● Task directions
Write out, character for character, the lines of the data below, from the line containing "rship Rewards points" up to and including the line containing "a $50,000 purchase".

[Records from a collection]
Segment Open
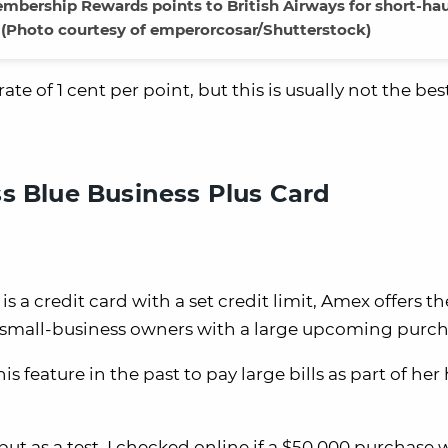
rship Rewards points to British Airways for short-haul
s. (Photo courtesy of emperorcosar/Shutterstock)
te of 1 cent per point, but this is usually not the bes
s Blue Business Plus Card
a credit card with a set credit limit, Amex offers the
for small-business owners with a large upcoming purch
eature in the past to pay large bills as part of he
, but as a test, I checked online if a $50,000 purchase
Segment Closed
Segment Open
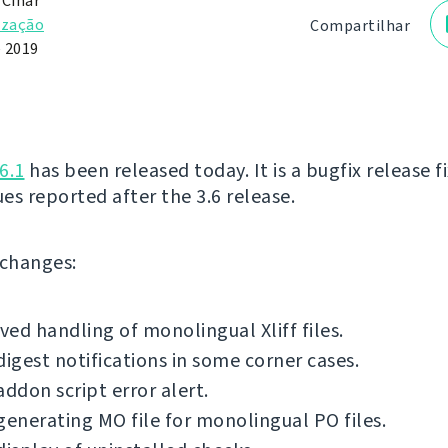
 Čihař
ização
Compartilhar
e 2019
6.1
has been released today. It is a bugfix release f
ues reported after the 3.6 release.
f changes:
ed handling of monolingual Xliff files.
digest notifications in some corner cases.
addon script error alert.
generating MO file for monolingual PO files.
Segment Closed
● Solution to this task
rship Rewards points to British Airways for short-haul
s. (Photo courtesy of emperorcosar/Shutterstock)
te of 1 cent per point, but this is usually not the bes
s Blue Business Plus Card
a credit card with a set credit limit, Amex offers the
for small-business owners with a large upcoming purch
eature in the past to pay large bills as part of he
, but as a test, I checked online if a $50,000 purchase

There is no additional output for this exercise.